§ Work required: Gather each line in the saved entries below that contains the word "Which". Match case exactly.

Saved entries
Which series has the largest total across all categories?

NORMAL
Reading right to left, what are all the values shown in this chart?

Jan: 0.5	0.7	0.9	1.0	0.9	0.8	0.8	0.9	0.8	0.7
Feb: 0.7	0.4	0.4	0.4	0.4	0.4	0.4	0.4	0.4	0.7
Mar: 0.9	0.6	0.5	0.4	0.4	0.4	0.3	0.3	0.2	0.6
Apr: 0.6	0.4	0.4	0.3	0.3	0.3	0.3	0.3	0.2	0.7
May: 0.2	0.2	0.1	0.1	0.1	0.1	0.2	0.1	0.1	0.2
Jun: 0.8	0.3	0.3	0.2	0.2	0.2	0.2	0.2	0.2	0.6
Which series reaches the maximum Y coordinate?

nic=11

...

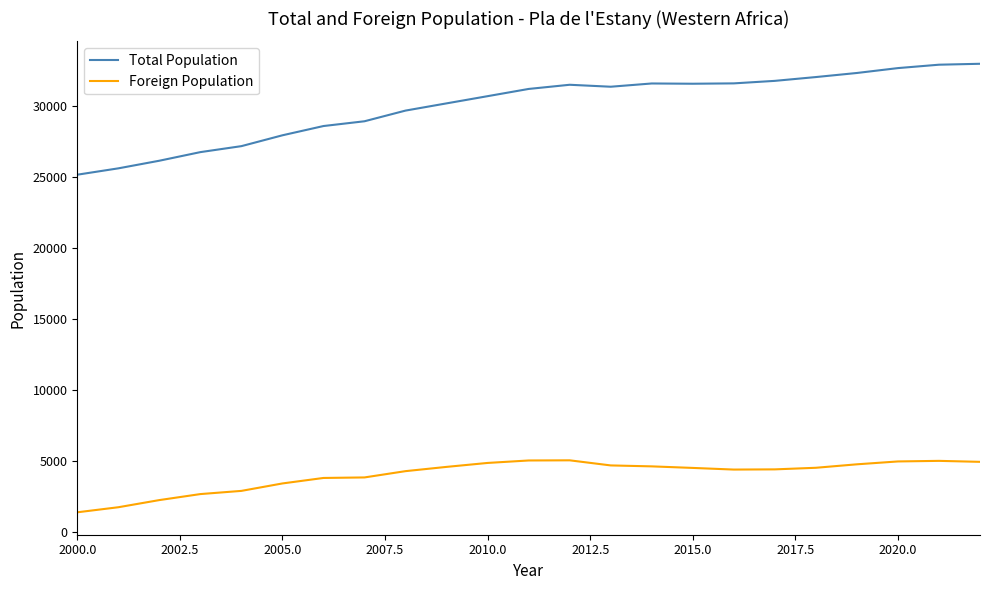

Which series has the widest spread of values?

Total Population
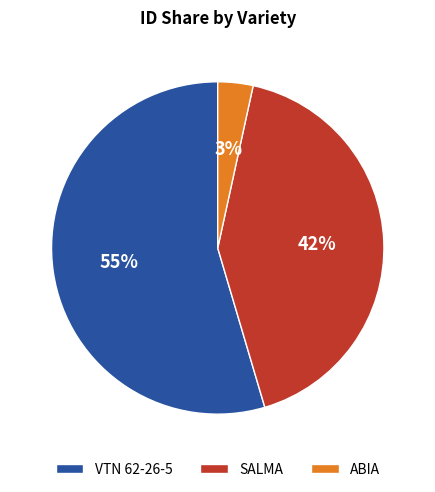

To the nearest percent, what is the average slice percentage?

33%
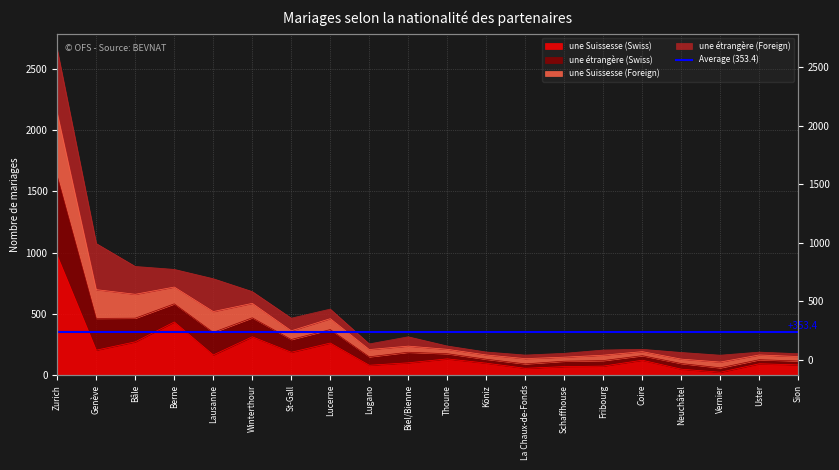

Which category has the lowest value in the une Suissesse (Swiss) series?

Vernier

§ Answer section:
Which series has the largest total across all categories?
Which series reaches the maximum Y coordinate?
Which series has the widest spread of values?
Which category has the lowest value in the une Suissesse (Swiss) series?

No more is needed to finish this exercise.